#### [Requirement]
Lines holding the string "significant": copy each one from the listing below.
START Given records
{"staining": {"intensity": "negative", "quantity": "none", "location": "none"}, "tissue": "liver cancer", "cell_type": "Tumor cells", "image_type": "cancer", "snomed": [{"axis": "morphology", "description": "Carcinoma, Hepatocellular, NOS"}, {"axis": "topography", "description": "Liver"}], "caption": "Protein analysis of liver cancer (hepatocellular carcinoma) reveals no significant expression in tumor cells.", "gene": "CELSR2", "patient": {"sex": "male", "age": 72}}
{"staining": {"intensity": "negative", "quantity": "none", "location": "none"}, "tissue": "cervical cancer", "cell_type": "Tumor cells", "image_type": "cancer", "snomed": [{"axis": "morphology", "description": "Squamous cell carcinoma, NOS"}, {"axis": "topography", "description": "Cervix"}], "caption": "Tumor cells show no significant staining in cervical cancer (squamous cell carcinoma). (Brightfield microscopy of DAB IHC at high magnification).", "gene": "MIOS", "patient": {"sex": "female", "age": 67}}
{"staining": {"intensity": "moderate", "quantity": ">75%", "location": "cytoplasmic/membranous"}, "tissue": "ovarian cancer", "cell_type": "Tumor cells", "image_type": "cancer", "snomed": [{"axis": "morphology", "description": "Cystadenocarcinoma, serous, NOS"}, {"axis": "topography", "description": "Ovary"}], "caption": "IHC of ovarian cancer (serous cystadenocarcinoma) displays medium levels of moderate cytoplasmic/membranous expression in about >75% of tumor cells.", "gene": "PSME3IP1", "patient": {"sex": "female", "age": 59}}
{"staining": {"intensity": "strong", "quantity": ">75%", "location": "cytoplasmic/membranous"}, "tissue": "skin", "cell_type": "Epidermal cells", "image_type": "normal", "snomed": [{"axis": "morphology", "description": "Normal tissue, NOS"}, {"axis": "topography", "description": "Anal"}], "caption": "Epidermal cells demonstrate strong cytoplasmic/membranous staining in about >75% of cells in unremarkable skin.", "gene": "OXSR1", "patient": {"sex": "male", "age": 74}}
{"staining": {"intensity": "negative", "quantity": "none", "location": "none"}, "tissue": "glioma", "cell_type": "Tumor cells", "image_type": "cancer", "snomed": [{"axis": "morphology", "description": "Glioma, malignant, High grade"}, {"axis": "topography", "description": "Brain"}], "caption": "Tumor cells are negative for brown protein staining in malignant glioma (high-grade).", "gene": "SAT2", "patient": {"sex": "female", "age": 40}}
END Given records
#### [Solution below]
{"staining": {"intensity": "negative", "quantity": "none", "location": "none"}, "tissue": "liver cancer", "cell_type": "Tumor cells", "image_type": "cancer", "snomed": [{"axis": "morphology", "description": "Carcinoma, Hepatocellular, NOS"}, {"axis": "topography", "description": "Liver"}], "caption": "Protein analysis of liver cancer (hepatocellular carcinoma) reveals no significant expression in tumor cells.", "gene": "CELSR2", "patient": {"sex": "male", "age": 72}}
{"staining": {"intensity": "negative", "quantity": "none", "location": "none"}, "tissue": "cervical cancer", "cell_type": "Tumor cells", "image_type": "cancer", "snomed": [{"axis": "morphology", "description": "Squamous cell carcinoma, NOS"}, {"axis": "topography", "description": "Cervix"}], "caption": "Tumor cells show no significant staining in cervical cancer (squamous cell carcinoma). (Brightfield microscopy of DAB IHC at high magnification).", "gene": "MIOS", "patient": {"sex": "female", "age": 67}}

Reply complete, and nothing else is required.